Seeking external support for student activities
While VCU student groups are not formally part of the university, they are identified with the institution. Particular student organizations are programs administered by the Office of the Vice Provost. As such, this office will determine the definition and characteristics of those organizations allowed to raise funds as part of VCU. These student organizations must comply with all university policies regarding external fundraising. Before seeking cash gifts, sponsorships or in-kind donations, these groups must have permission from the vice provost for student affairs. All sponsorships must be awarded to a university-affiliated foundation so that these donors are appropriately recognized and receipted for their charitable support.

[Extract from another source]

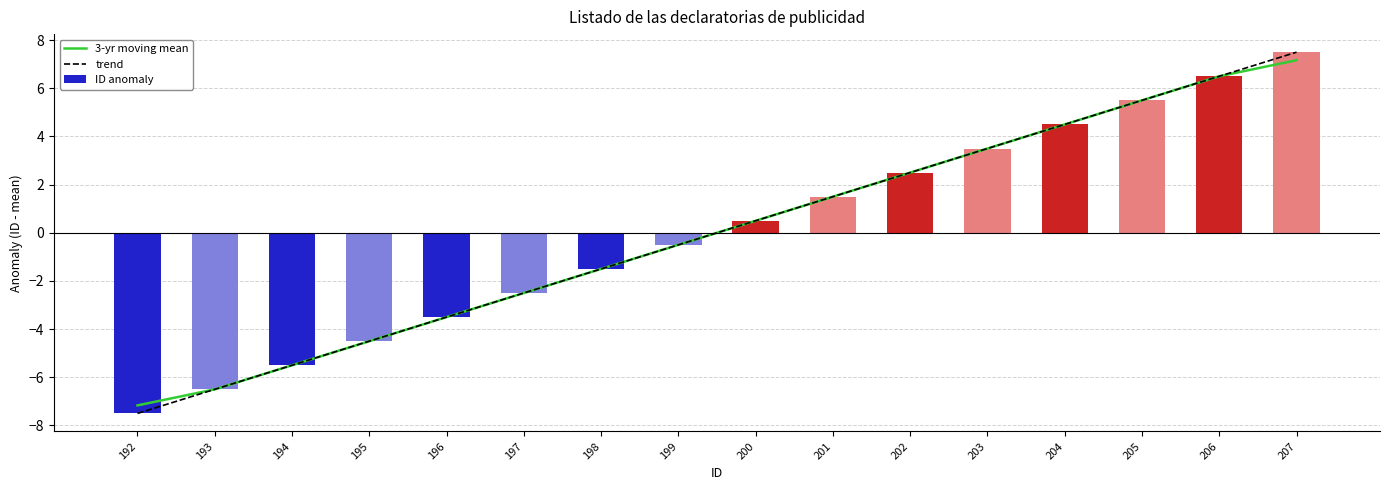

How many data points in trend are above 0?

8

Student organizations cannot set up individual accounts at university-affiliated foundations for activities without permission from the vice provost and the director of the respective affiliated foundation.
Seeking external support for university-affiliated nonprofits
VCU houses numerous nonprofits that hold 501(c)3 (or similar) tax-exempt status from the IRS. In addition, faculty and staff might serve as directors or board members of nonprofit organizations that are not part of the university or the health system. VCU does not support the external fundraising efforts of these nonprofits. A faculty member should seek advice from university counsel and administration before applying for external funding for a nonprofit, especially when confusion could arise as to responsibilities of the institution. Units must not deposit funds at a university-affiliated foundation to support these nonprofits or nonprofit activities without permission from the vice president for advancement and the director of the respective affiliated foundation. External funding that is intended for contracted nonprofits or agencies must be administered through the Office of Sponsored Programs to ensure compliance with university policies.